Excellence in education: Nevada County early childhood educators recognized | TheUnion.com

Excellence in education: Nevada County early childhood educators recognized

Camila Maben addresses the crowd at Saturday morning's Grass Valley School District Early Quality Matters Program awards and recognition ceremony.
Elias Funez/efunez@theunion.com

Forty-seven child care and education programs and over 114 educators were honored Saturday by Early Quality Matters, a quality and rating system developed by Quality Counts California.

Saturday’s event celebrated local early childhood educators who demonstrate excellence in their fields, including early childhood education centers, family child care homes, family resources centers, and home visiting programs.

Among those honored were Grass Valley school district early childhood education centers Our Kids Place and Grass Valley Little Learners. The list also included Monalee’s Preschool, Amy’s Play Care and Little Leapers Childcare among dozens of others.

First 5 California executive director Camille Maben was on hand to serve as keynote speaker. Maben’s First 5 is a program created by voters under Proposition 10 to recognize children’s health and education are a top priority, especially in the early years of development.

“For the first time ever,” said local Early Quality Matters planning council coordinator Rossnina Dort, “First 5 and the California department of education got together and said, we need to have a unified voice and a statewide system to improve and assess childcare programs, especially for children 0 to 5 years of age.
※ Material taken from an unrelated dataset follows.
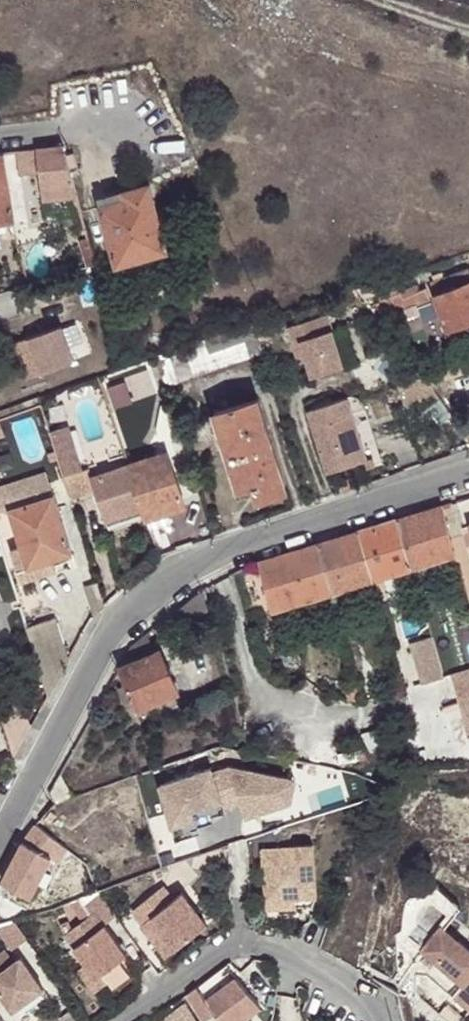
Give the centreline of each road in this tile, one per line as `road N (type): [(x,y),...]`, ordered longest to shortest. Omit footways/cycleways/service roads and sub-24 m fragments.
road 1 (residential): [(0,842),(108,642),(174,579),(468,473)]
road 2 (residential): [(127,1020),(213,956),(250,941),(375,1000),(382,1020)]
road 3 (residential): [(189,142),(56,129),(0,136)]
“What we do is provide enhancements and support systems to the child care programs themselves, as well as provide educational opportunities for teachers to advance their professional development. If they take courses or workshops then they also receive stipends. We provide stipends and any type of networking and coaching opportunities.”

Dort encouraged early childhood education providers to reach out and take advantage of Early Quality Matters. Becoming a member of the collaborative is free, but Dort said there is a lot of work and time involved to be a member.

Of the educators recognized during Saturday’s ceremony, Dort said: “We’re honoring them because this a voluntary program, to go above and beyond licensing. These teachers are very intentional and they understand that there are higher stakes here.”

Grass Valley School District is among the 33 programs rated, Dort explained, with 11 programs in the county being rated a tier 5 — the top score a provider can receive for excellence in the overall learning experience.

“If we want high quality (education), that’s going to happen with the workforce,” Dort said. “If you want a game changer you are going to have to invest in early childhood. That’s how you change children’s outcomes, especially those (who are) low income. The earlier we can see that a child might need help, the better we are in the long run.”

Early Quality Matters serves as the local Quality Rating and Improvement System for Quality Counts California, a statewide improvement initiative meant to ensure high quality care and education for young children.